Yes. While internet exposure increases risk, internal networks are not immune—malicious insiders, compromised internal hosts, or lateral movement from other breaches could trigger the vulnerability. Additionally, if your application exposes APIs or services to partner networks, cloud platforms, or any untrusted boundary, you remain exposed. Patching is mandatory regardless of network topology.
What happens if we don't patch? Will the application crash completely?
The affected connection closes abruptly, but the application itself typically remains running. However, clients lose their connection, and if the application logic doesn't gracefully handle reconnection or if connection pool exhaustion occurs, the service can become unresponsive. Repeated attacks could trigger a sustained denial-of-service condition. The longer you remain unpatched, the higher the cumulative risk.
Is the patch backward-compatible? Will upgrading break our application?
Verify against the Cloudburst Network release notes and your vendor's advisory for compatibility details. In most cases, patch versions within the same major/minor release are backward-compatible, but test the upgrade in a staging environment before production rollout. If you encounter incompatibilities, engaging with Cloudburst support or your application vendor is necessary—but delaying the patch is not a safe option.
How can we identify which of our services depend on the vulnerable version?
Use software composition analysis (SCA) tools such as Snyk, Black Duck, or Dependabot to scan your codebase and running deployments. For container images, use registry scanning and image analysis tools. For running services, check application metadata, package managers (Maven, npm, Go modules, etc.), and application startup logs. Create an inventory of all dependencies and their versions, then cross-reference against the vulnerable range (prior to 1.0.0.CR3-20260418.124334-32).

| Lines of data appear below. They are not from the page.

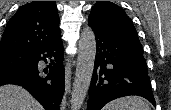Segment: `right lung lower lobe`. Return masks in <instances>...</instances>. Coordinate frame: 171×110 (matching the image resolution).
Instances as JSON below:
<instances>
[{
  "mask_svg": "<svg viewBox=\"0 0 171 110\" xmlns=\"http://www.w3.org/2000/svg\"><path fill=\"white\" fill-rule=\"evenodd\" d=\"M63 59V46L59 38L32 51L29 63L0 71V86L4 84L22 86L41 103L45 110H59L65 89ZM41 60L49 65L40 66Z\"/></svg>",
  "mask_w": 171,
  "mask_h": 110,
  "instance_id": "obj_1",
  "label": "right lung lower lobe"
}]
</instances>
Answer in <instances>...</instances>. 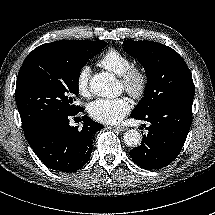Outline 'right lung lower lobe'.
Returning <instances> with one entry per match:
<instances>
[{"label":"right lung lower lobe","mask_w":215,"mask_h":215,"mask_svg":"<svg viewBox=\"0 0 215 215\" xmlns=\"http://www.w3.org/2000/svg\"><path fill=\"white\" fill-rule=\"evenodd\" d=\"M80 109L78 112H82ZM70 115H54L41 119L27 129L24 135L39 159L50 169L75 172L89 160L94 134L103 125L84 116L83 128L70 126Z\"/></svg>","instance_id":"obj_1"}]
</instances>
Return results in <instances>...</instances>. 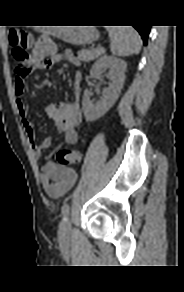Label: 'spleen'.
<instances>
[{"label": "spleen", "instance_id": "obj_1", "mask_svg": "<svg viewBox=\"0 0 184 292\" xmlns=\"http://www.w3.org/2000/svg\"><path fill=\"white\" fill-rule=\"evenodd\" d=\"M107 31L111 38L110 49L113 55L126 57L132 54H139L141 38L133 27H108Z\"/></svg>", "mask_w": 184, "mask_h": 292}]
</instances>
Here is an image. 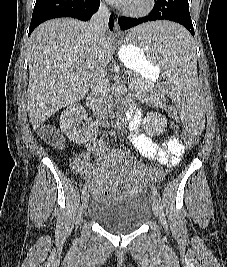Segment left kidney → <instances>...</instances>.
Returning a JSON list of instances; mask_svg holds the SVG:
<instances>
[{
    "instance_id": "left-kidney-1",
    "label": "left kidney",
    "mask_w": 227,
    "mask_h": 267,
    "mask_svg": "<svg viewBox=\"0 0 227 267\" xmlns=\"http://www.w3.org/2000/svg\"><path fill=\"white\" fill-rule=\"evenodd\" d=\"M145 124L149 128L150 134L159 135L165 130V127L167 126V120L160 113L151 112L147 114Z\"/></svg>"
}]
</instances>
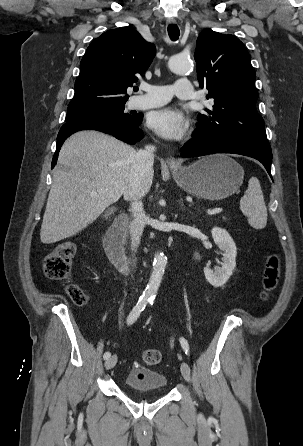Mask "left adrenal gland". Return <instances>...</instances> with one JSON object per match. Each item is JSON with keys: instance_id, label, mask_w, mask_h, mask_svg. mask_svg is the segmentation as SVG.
I'll return each mask as SVG.
<instances>
[{"instance_id": "obj_1", "label": "left adrenal gland", "mask_w": 303, "mask_h": 446, "mask_svg": "<svg viewBox=\"0 0 303 446\" xmlns=\"http://www.w3.org/2000/svg\"><path fill=\"white\" fill-rule=\"evenodd\" d=\"M181 206L183 207L184 205H183V202H181Z\"/></svg>"}]
</instances>
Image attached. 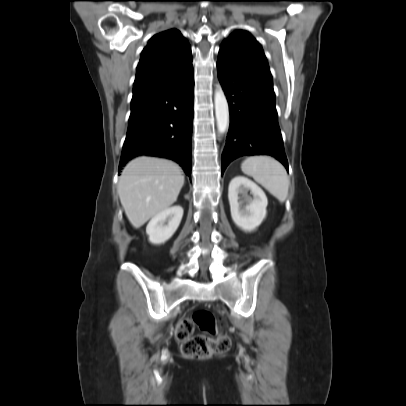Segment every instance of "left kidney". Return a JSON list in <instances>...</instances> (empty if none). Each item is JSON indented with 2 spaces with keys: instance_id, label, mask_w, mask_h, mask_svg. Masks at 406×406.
Here are the masks:
<instances>
[{
  "instance_id": "left-kidney-1",
  "label": "left kidney",
  "mask_w": 406,
  "mask_h": 406,
  "mask_svg": "<svg viewBox=\"0 0 406 406\" xmlns=\"http://www.w3.org/2000/svg\"><path fill=\"white\" fill-rule=\"evenodd\" d=\"M253 197L248 196V192ZM228 199L231 217L243 231H254L265 219L268 204L263 190L243 176L234 177L229 184Z\"/></svg>"
}]
</instances>
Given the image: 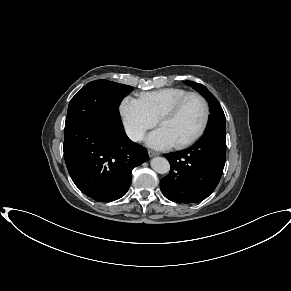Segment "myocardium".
Instances as JSON below:
<instances>
[{"mask_svg": "<svg viewBox=\"0 0 291 291\" xmlns=\"http://www.w3.org/2000/svg\"><path fill=\"white\" fill-rule=\"evenodd\" d=\"M190 97H198L203 102V105H204V119H203L202 125L199 128V130L191 138H189L188 140H185L183 142L174 144V147L177 148V149H184V148H187V147L193 145L205 133V131L207 129V126H208V123H209V119H210V106H209V103L206 100V98L204 96H202L201 94L197 93V92H189L188 94H186L185 96L180 98L175 104H173L163 114H161L160 117L157 119V125L160 126V124L163 121L174 118L178 114V112L180 111V109L182 108L184 103Z\"/></svg>", "mask_w": 291, "mask_h": 291, "instance_id": "f54148a6", "label": "myocardium"}]
</instances>
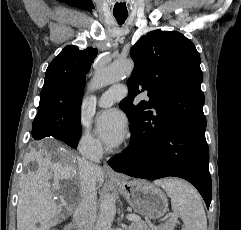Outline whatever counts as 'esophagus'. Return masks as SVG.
Instances as JSON below:
<instances>
[{"label": "esophagus", "mask_w": 241, "mask_h": 230, "mask_svg": "<svg viewBox=\"0 0 241 230\" xmlns=\"http://www.w3.org/2000/svg\"><path fill=\"white\" fill-rule=\"evenodd\" d=\"M104 170L110 176H118V174L108 165V163L104 162Z\"/></svg>", "instance_id": "obj_1"}]
</instances>
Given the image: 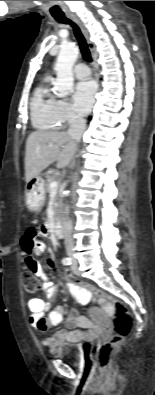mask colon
<instances>
[{
    "label": "colon",
    "mask_w": 155,
    "mask_h": 395,
    "mask_svg": "<svg viewBox=\"0 0 155 395\" xmlns=\"http://www.w3.org/2000/svg\"><path fill=\"white\" fill-rule=\"evenodd\" d=\"M47 260L51 261V266L55 265V262L52 261V256H48ZM24 266L25 270L21 274V281L26 293L33 296L39 292L42 285L33 272V262L30 255L25 258ZM63 277L67 278L68 274L64 273ZM68 284H75L79 285L80 288H86L87 292H91V294H95V296L106 299L111 306V312L114 313V334L110 339L101 342L96 349V360L98 365L100 367H106L109 365L113 354L119 348L124 338L130 334L133 327V317L121 301L105 295L104 289H100V287H96V285H90L89 281H84L83 278H68L65 280V286Z\"/></svg>",
    "instance_id": "1"
}]
</instances>
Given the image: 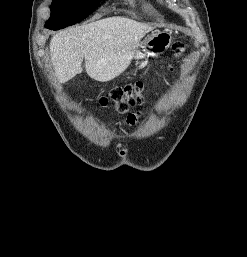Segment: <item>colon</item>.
<instances>
[{
  "instance_id": "5ec220e1",
  "label": "colon",
  "mask_w": 247,
  "mask_h": 257,
  "mask_svg": "<svg viewBox=\"0 0 247 257\" xmlns=\"http://www.w3.org/2000/svg\"><path fill=\"white\" fill-rule=\"evenodd\" d=\"M174 49L176 59H179L185 53V47L182 44L176 45ZM142 91L143 85L140 82L117 87L107 96L101 97L99 103L103 107L112 105L119 113L124 114L127 113L131 107L142 104Z\"/></svg>"
}]
</instances>
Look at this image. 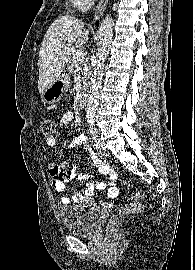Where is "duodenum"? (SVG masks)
<instances>
[{
	"instance_id": "410a0bca",
	"label": "duodenum",
	"mask_w": 195,
	"mask_h": 270,
	"mask_svg": "<svg viewBox=\"0 0 195 270\" xmlns=\"http://www.w3.org/2000/svg\"><path fill=\"white\" fill-rule=\"evenodd\" d=\"M87 97H88L87 93H84V94L82 95L81 100H80L81 105H83V106L86 105V103H87Z\"/></svg>"
}]
</instances>
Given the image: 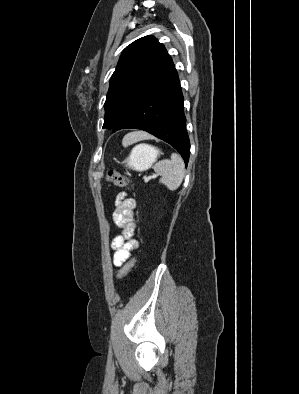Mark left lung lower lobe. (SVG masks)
Wrapping results in <instances>:
<instances>
[{
    "mask_svg": "<svg viewBox=\"0 0 299 394\" xmlns=\"http://www.w3.org/2000/svg\"><path fill=\"white\" fill-rule=\"evenodd\" d=\"M183 101L178 74L172 64L142 93L113 132L128 128L147 131L172 145L187 166L190 142Z\"/></svg>",
    "mask_w": 299,
    "mask_h": 394,
    "instance_id": "1",
    "label": "left lung lower lobe"
}]
</instances>
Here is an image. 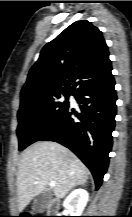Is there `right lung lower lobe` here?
<instances>
[{
    "label": "right lung lower lobe",
    "mask_w": 132,
    "mask_h": 217,
    "mask_svg": "<svg viewBox=\"0 0 132 217\" xmlns=\"http://www.w3.org/2000/svg\"><path fill=\"white\" fill-rule=\"evenodd\" d=\"M115 81L109 80L73 93L80 112L68 109L39 140L58 142L73 151L93 174L96 189L102 183L112 147L116 115ZM74 114L78 120L71 118Z\"/></svg>",
    "instance_id": "obj_1"
}]
</instances>
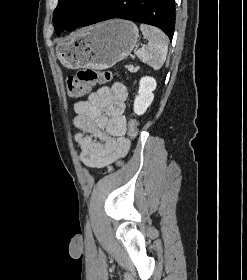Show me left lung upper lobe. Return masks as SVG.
I'll use <instances>...</instances> for the list:
<instances>
[{
  "label": "left lung upper lobe",
  "mask_w": 247,
  "mask_h": 280,
  "mask_svg": "<svg viewBox=\"0 0 247 280\" xmlns=\"http://www.w3.org/2000/svg\"><path fill=\"white\" fill-rule=\"evenodd\" d=\"M105 0H58L53 13V23L57 34L67 27L73 30L80 26L86 17Z\"/></svg>",
  "instance_id": "left-lung-upper-lobe-1"
}]
</instances>
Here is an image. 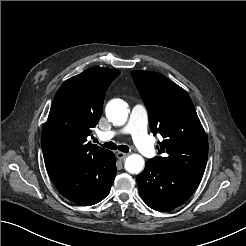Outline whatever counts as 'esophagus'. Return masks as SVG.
I'll return each mask as SVG.
<instances>
[{
	"mask_svg": "<svg viewBox=\"0 0 246 246\" xmlns=\"http://www.w3.org/2000/svg\"><path fill=\"white\" fill-rule=\"evenodd\" d=\"M126 156H127V154L124 153V152H121V151H118V152L116 153V157H117L119 160H123Z\"/></svg>",
	"mask_w": 246,
	"mask_h": 246,
	"instance_id": "esophagus-1",
	"label": "esophagus"
}]
</instances>
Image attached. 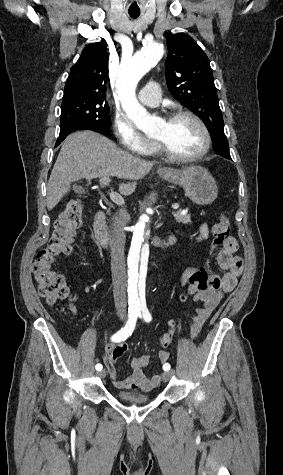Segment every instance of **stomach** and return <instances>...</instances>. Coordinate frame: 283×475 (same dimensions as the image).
<instances>
[{
	"label": "stomach",
	"mask_w": 283,
	"mask_h": 475,
	"mask_svg": "<svg viewBox=\"0 0 283 475\" xmlns=\"http://www.w3.org/2000/svg\"><path fill=\"white\" fill-rule=\"evenodd\" d=\"M157 174L170 184L182 186L186 196L199 206L212 204L218 196V188L213 176L207 168H202V166H188L182 170L168 168L166 172L157 170Z\"/></svg>",
	"instance_id": "0dacf381"
}]
</instances>
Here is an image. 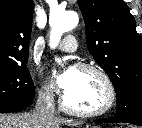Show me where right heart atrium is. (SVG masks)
Returning <instances> with one entry per match:
<instances>
[{
	"label": "right heart atrium",
	"mask_w": 142,
	"mask_h": 128,
	"mask_svg": "<svg viewBox=\"0 0 142 128\" xmlns=\"http://www.w3.org/2000/svg\"><path fill=\"white\" fill-rule=\"evenodd\" d=\"M55 93L54 85L51 82L43 81L39 88V96L46 101L53 99Z\"/></svg>",
	"instance_id": "d8ad5b80"
}]
</instances>
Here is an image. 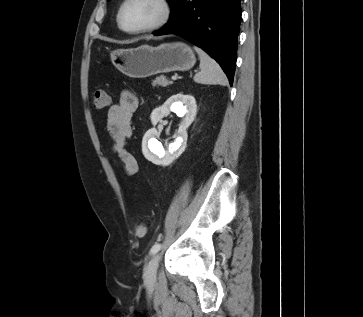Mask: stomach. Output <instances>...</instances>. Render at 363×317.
<instances>
[{"instance_id":"0dacf381","label":"stomach","mask_w":363,"mask_h":317,"mask_svg":"<svg viewBox=\"0 0 363 317\" xmlns=\"http://www.w3.org/2000/svg\"><path fill=\"white\" fill-rule=\"evenodd\" d=\"M113 65L132 78H145L158 73L187 71L196 58L185 43H164L157 47L141 45L136 48L118 49L111 53Z\"/></svg>"}]
</instances>
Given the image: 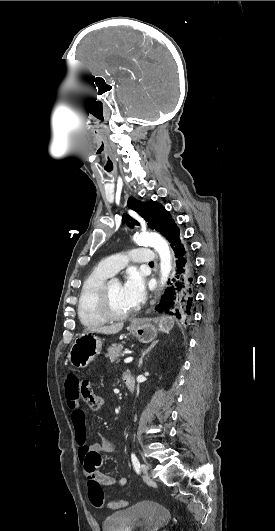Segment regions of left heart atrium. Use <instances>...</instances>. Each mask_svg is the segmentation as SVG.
I'll return each instance as SVG.
<instances>
[{"instance_id": "1", "label": "left heart atrium", "mask_w": 275, "mask_h": 531, "mask_svg": "<svg viewBox=\"0 0 275 531\" xmlns=\"http://www.w3.org/2000/svg\"><path fill=\"white\" fill-rule=\"evenodd\" d=\"M123 292L129 302L134 308L142 301L145 290V278L143 274L136 268H131L126 272L123 283Z\"/></svg>"}]
</instances>
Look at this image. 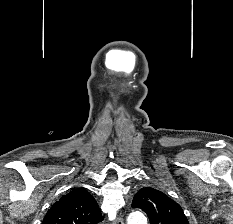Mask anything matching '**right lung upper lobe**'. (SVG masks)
I'll use <instances>...</instances> for the list:
<instances>
[{
    "mask_svg": "<svg viewBox=\"0 0 233 224\" xmlns=\"http://www.w3.org/2000/svg\"><path fill=\"white\" fill-rule=\"evenodd\" d=\"M102 220L93 196L85 189H75L55 202L42 224H98Z\"/></svg>",
    "mask_w": 233,
    "mask_h": 224,
    "instance_id": "obj_1",
    "label": "right lung upper lobe"
}]
</instances>
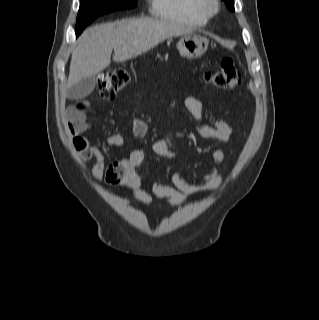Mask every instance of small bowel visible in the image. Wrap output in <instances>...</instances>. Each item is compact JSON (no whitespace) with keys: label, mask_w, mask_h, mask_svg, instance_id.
<instances>
[{"label":"small bowel","mask_w":319,"mask_h":320,"mask_svg":"<svg viewBox=\"0 0 319 320\" xmlns=\"http://www.w3.org/2000/svg\"><path fill=\"white\" fill-rule=\"evenodd\" d=\"M181 107L186 108L199 121L194 131L200 137L215 139L224 143L231 140L232 127L226 122L207 119L205 107L200 99L193 96L177 97L168 104L166 110L176 113ZM66 127L71 145L80 160L85 162L89 159H94L95 162L91 171L92 178L96 181L105 178L107 183L125 188L145 206L151 205L154 197H160L165 198L167 205L177 207L188 197L217 188L223 183V176L217 165L223 164L226 157L225 153L219 149L213 150L210 154L212 166L209 172L198 179H187L175 172L171 177V186L151 180L149 182L150 189L145 190L142 188V178L136 173V168L144 161L145 154L142 151H135L129 157L117 161L121 164V167L113 172V176L118 177V180L112 181L108 177L111 165H108L106 154L100 147L92 145L85 135V132L89 129L85 104H79L69 112ZM147 129L148 127L144 120L134 118L132 132L136 137L143 136ZM125 145L126 140L120 134H112L106 141L109 151ZM153 149L161 158L172 160L176 157L173 141L168 137L158 138L153 144Z\"/></svg>","instance_id":"obj_1"}]
</instances>
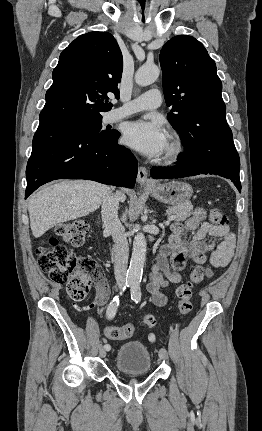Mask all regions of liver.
Wrapping results in <instances>:
<instances>
[{
	"mask_svg": "<svg viewBox=\"0 0 262 431\" xmlns=\"http://www.w3.org/2000/svg\"><path fill=\"white\" fill-rule=\"evenodd\" d=\"M110 188L88 180H64L47 186L28 199L30 227L34 237H41L58 223L87 216L95 211ZM119 200L126 196L118 192Z\"/></svg>",
	"mask_w": 262,
	"mask_h": 431,
	"instance_id": "liver-1",
	"label": "liver"
}]
</instances>
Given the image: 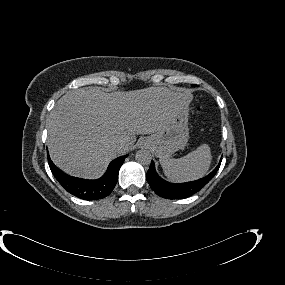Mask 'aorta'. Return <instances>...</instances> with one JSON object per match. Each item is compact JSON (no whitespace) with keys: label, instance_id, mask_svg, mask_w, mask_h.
<instances>
[{"label":"aorta","instance_id":"obj_1","mask_svg":"<svg viewBox=\"0 0 285 285\" xmlns=\"http://www.w3.org/2000/svg\"><path fill=\"white\" fill-rule=\"evenodd\" d=\"M135 159L138 163L142 165H148L151 163L152 156H151L150 151L141 149L136 152Z\"/></svg>","mask_w":285,"mask_h":285}]
</instances>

This analysis is provided for informational purposes and should not be construed as legal or professional security advice. Organizations must conduct their own risk assessment, verify all technical details against vendor advisories, and test patches in their environment before production deployment. Patch version numbers and affected version ranges cited herein are based on the published CVE record and should be confirmed against the official Cloudburst Network release notes. No exploit code or weaponized proof-of-concept is provided. Consult with your security and development teams and your vendor for guidance specific to your deployment and risk profile. Source: NVD (public-domain), retrieved 2026-07-14. Analysis generated by SEC.co (claude-haiku-4-5).